The conservative justices also highlighted controversial conduct by previous presidents, such as Franklin D. Roosevelt’s decision to inter Japanese Americans during World War II and John F. Kennedy’s scheme to undermine Fidel Castro’s rule in Cuba, and whether they could have been subject to prosecution.

“Presidents have to do a lot of things that in retrospect or under the microscope of a lawsuit might not look very good,” said Brand. “You have to look carefully at those, and I think that’s certainly what at least five of the justices expressed concern over.”

The back-and-forth reflected the difficult road ahead for the court in crafting an opinion.

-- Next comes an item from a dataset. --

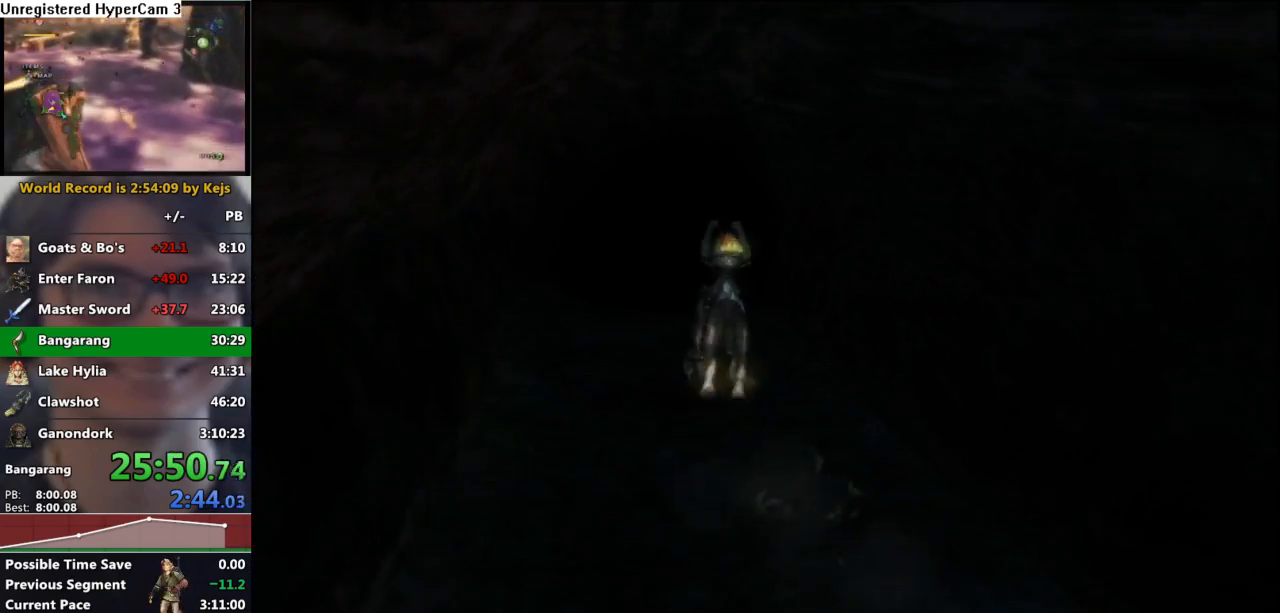
{"buttons": ["A"], "left_stick": "up", "right_stick": "center", "events": [[33, "A", "up"], [117, "A", "down"], [200, "A", "up"], [283, "A", "down"], [350, "A", "up"], [467, "A", "down"]]}
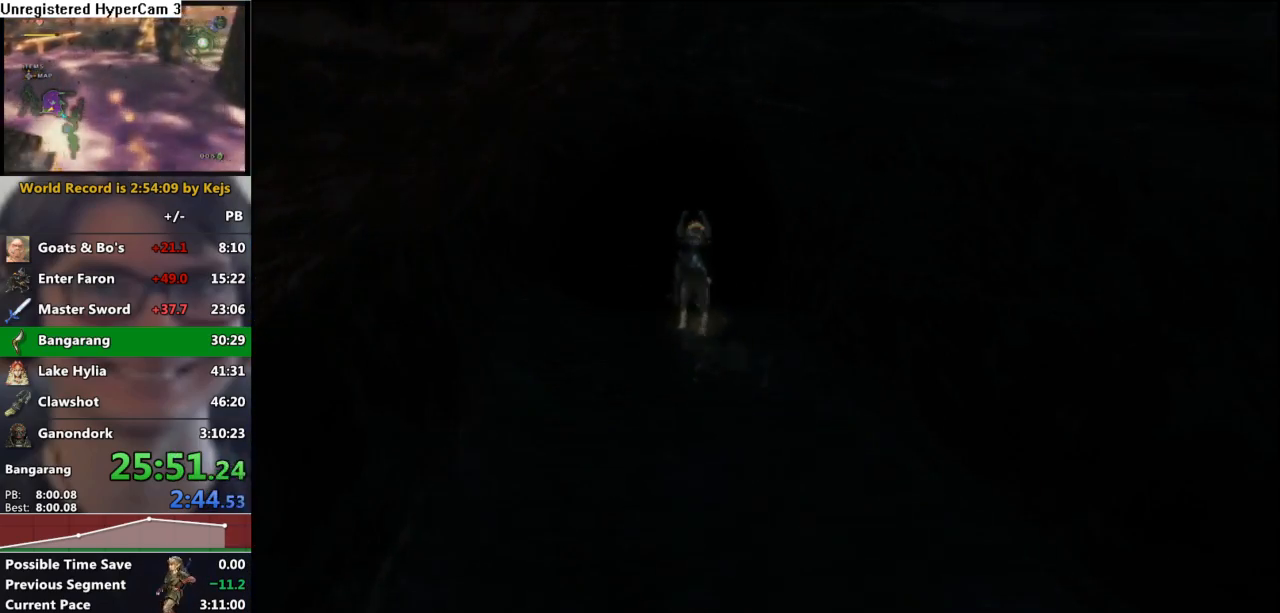
{"buttons": [], "left_stick": "center", "right_stick": "center", "events": [[33, "A", "up"], [117, "A", "down"], [133, "left_stick", "center"], [183, "A", "up"], [317, "A", "down"], [383, "A", "up"]]}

“The path that they went down the other day is a very messy one and I don’t know how they’re going to come up with a clean answer on it,” said Schultz.

A trial for Trump’s election subversion case was originally set for March 4 but is delayed as the immunity question works its way through the courts. The Supreme Court agreeing to hear Trump’s immunity claim and its approach in crafting an opinion, which is not expected until well into June, is largely seen as a win for the former president as it makes it less likely than ever that the trial will proceed before the November election.

In some previous high-profile opinions involving presidential authority, including U.S. v. Nixon (in which the court said a president does not have executive privilege in immunity from subpoenas or other civil court actions) and Clinton v. Jones (which said a president has no immunity from civil damages for acts done before taking office or unrelated to the office) the Supreme Court ruled in unanimous fashion.

But experts said in this case, whatever the court decides, it is likely to be divided.

“It’s clear to me that this will likely be a split decision,” said Schultz. “I saw clear divisions and that’s just not good for the court and it’s not good for America in such an important case like this.”